In the early morning hours of June 28, 1969, eight members of the New York Police Department's Morals Squad set out to bust a Greenwich Village gay bar. The bar selected had been raided before: the seedy yet popular Stonewall Inn on Christopher Street in the heart of New York's gay community. The police would close the establishment, yet it would soon reopen. That was the pattern in New York City then. The gay patrons would complain but not resist, there would not be any serious problem. For the police, it was just another hot and humid June night with the closing of a gay bar. This time, however, the gay patrons did fight back. For three nights there were riots at the bar.

Stonewall Uprising weaves interviews of gay bar patrons and the policeman who headed the Moral Squad and two Village Voice reporters who were at the riots. What propels Stonewall Uprising above most historical documentaries is not so much the narrative -- which gives an excellent blow-by-blow description from participants on both sides -- but the inclusion of the historical context.

This context enables us to understand the why. We hear about the pain of living as a gay person in the 1960s, the disrespect, the maltreatment, and always the sense of being denied their rights. "It's very American to say, this is not right," says Stonewall rioter Virginia Appuzo. "It's very American to say, you promised equality, you promised freedom. And in a sense the Stonewall riots said deliver on the promise."
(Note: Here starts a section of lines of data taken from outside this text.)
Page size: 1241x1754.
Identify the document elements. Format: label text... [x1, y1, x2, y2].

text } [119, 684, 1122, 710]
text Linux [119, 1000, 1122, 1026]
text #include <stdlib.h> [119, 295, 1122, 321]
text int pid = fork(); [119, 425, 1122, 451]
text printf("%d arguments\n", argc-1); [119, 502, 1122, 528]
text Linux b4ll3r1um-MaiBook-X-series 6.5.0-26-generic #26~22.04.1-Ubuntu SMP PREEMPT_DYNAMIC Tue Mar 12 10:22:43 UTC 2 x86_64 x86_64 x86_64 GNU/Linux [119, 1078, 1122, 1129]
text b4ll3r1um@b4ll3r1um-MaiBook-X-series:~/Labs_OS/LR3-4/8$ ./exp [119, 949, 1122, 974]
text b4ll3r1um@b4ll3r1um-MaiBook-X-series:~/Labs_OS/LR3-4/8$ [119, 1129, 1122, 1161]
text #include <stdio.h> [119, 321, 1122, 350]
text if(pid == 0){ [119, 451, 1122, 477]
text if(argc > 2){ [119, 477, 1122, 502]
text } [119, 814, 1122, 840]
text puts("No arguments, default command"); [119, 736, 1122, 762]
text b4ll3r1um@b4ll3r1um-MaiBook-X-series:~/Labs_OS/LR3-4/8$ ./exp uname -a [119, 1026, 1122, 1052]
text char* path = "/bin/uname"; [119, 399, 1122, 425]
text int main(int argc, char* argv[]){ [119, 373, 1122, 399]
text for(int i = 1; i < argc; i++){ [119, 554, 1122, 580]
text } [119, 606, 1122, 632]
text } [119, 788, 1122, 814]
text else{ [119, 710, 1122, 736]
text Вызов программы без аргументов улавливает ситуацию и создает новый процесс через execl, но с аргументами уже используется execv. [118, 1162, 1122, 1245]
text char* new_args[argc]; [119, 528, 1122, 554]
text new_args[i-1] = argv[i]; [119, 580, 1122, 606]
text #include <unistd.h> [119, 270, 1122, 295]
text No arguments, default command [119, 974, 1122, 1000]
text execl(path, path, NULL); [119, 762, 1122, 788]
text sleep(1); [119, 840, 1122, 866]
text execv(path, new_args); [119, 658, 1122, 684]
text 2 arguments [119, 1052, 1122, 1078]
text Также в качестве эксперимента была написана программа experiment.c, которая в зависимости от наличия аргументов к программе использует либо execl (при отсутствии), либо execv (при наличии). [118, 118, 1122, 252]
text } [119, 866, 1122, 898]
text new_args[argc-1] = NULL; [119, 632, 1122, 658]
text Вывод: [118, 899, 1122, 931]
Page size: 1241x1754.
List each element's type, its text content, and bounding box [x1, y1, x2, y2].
Greenwich Village in the 1960s had a bohemian tolerance for gays and lesbians, and therefore had become a magnet for those fleeing an increasingly rigid and anti-"faggot" America. By 1969, the gay life style was very visible on the streets of Greenwich Village and in numerous of bars. Although a sanctuary -- New York City likes to think of itself as a island off the coast of America -- America's long hand of intolerance and persecution reached into the city. This was especially true when elections were approaching, and on June 28, 1969, the mayoral election was approaching. The Morals Squad had increased their raids on gay bars and then the explosion at Stonewall.

Filmmakers Kate Davis and David Heibroner have filled a cinematic void ignored too long. Much more needs to be told about the Stonewall riots, and aftermath, yet as the first film to give voice to those who started the gay rights movement, it is an excellent step to flushing out a story that has hid in the recesses of American history. Those early morning hours pushed aside the ugly and embarrassing fact that gay and lesbian America were not willing to fight for its freedom. That will never happen again. Today, with the battle over marriage raging, they are fighting, and know they can win this battle as they won the battle at Stonewall.

A glorious story told by the warriors themselves, the Stonewall riots were a major turning point in American history. "This was the Rosa Parks moment," writer Lucian Truscott says in the film, "the time that gay people stood up and said no." Four decades later, Kate Davis and David Heibroner have brought the Stonewall moment alive with clarity and passion.